> **TASK GOAL**
Only certain lines below are wanted: those starting at the line containing "READ | HOMEWORK |" and ending at the line containing "FRE 325 sec. 1 Lescart 4", both included, each retyped exactly.

> **STUDY MATERIAL**

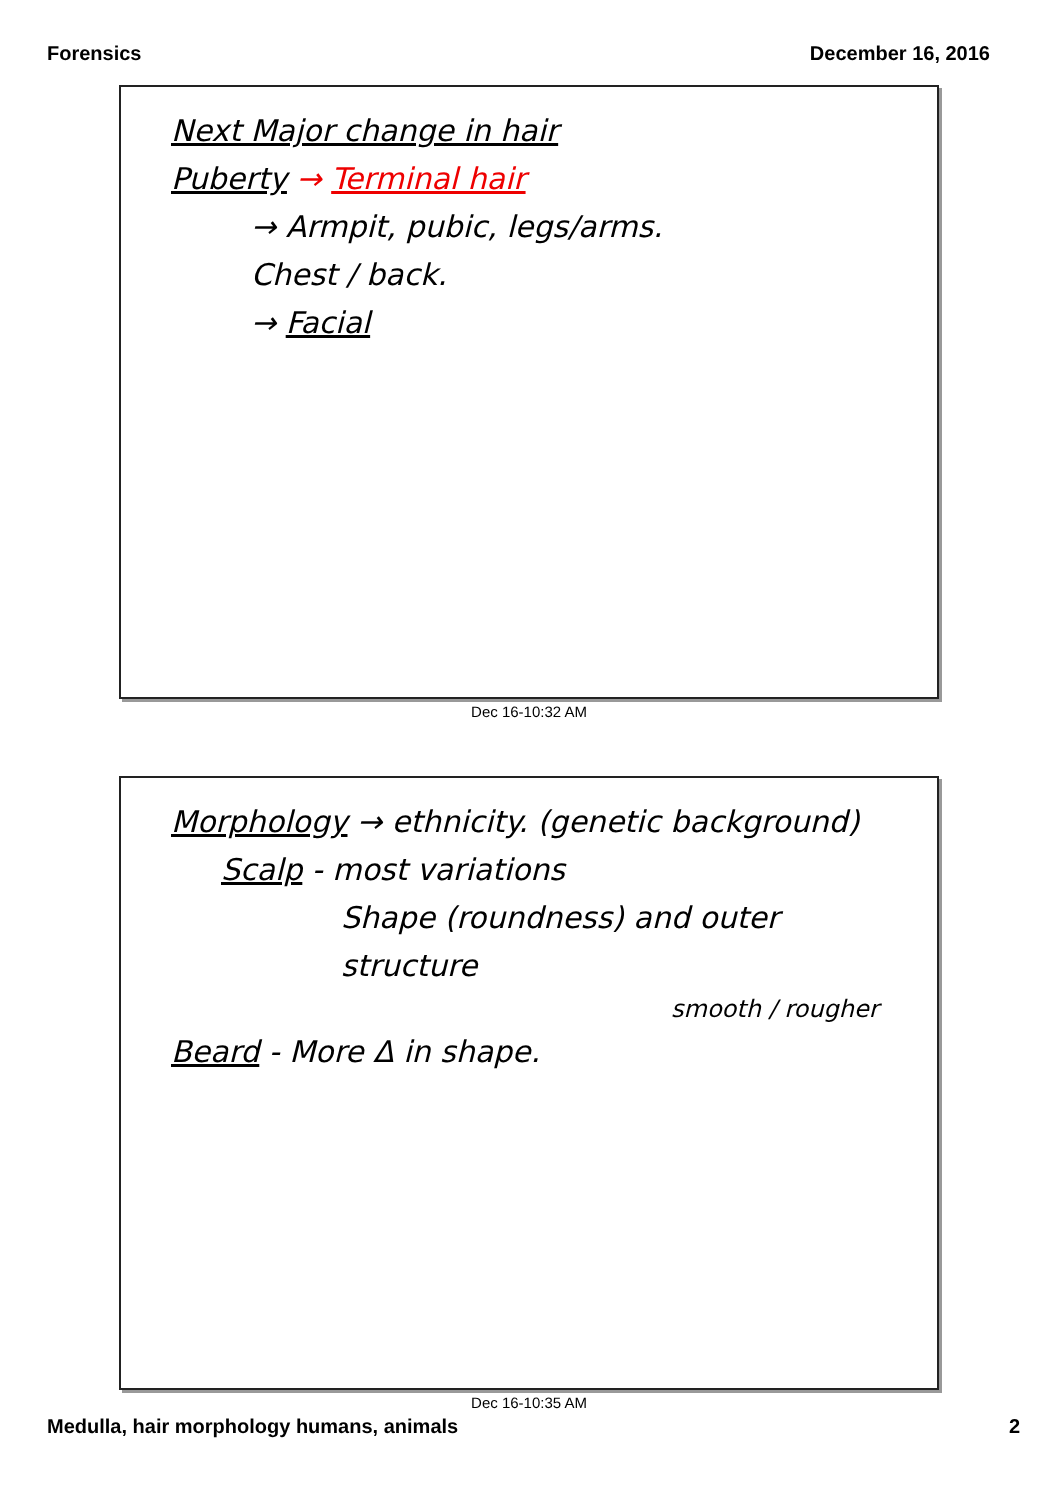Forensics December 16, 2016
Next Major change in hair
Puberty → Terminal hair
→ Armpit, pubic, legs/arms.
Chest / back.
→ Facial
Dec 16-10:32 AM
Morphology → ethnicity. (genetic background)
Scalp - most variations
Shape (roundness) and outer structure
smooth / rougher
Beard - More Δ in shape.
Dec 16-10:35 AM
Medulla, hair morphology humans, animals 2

==

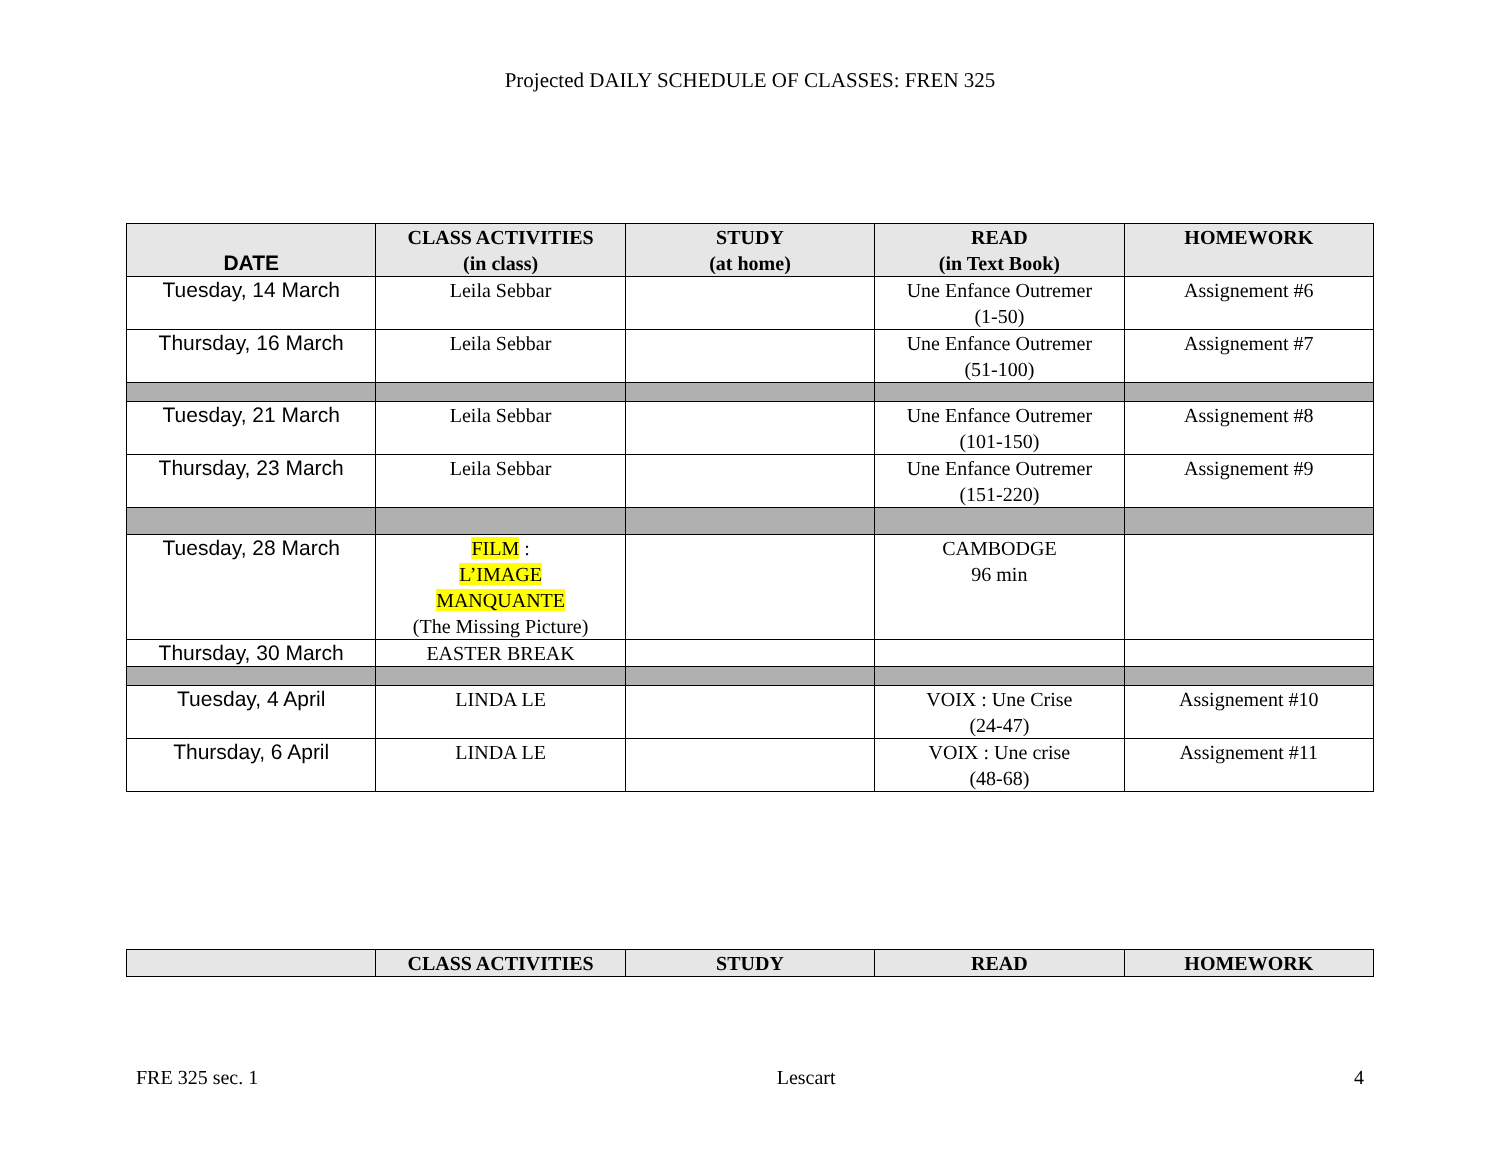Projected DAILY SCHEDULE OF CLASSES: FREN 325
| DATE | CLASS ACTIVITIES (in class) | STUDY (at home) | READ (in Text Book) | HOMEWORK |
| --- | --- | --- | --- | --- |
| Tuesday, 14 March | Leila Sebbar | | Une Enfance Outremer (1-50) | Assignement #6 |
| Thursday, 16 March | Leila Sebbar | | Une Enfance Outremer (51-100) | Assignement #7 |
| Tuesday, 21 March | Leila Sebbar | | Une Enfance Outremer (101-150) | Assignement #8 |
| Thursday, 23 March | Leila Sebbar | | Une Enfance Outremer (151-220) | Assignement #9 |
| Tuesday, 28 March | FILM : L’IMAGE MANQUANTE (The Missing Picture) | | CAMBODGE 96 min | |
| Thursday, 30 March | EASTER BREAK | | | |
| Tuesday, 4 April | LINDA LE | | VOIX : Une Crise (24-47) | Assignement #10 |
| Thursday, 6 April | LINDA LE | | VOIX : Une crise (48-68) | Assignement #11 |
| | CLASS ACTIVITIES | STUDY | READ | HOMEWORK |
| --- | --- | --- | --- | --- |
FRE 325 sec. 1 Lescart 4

> **TASK RESULT**
| | CLASS ACTIVITIES | STUDY | READ | HOMEWORK |
| --- | --- | --- | --- | --- |
FRE 325 sec. 1 Lescart 4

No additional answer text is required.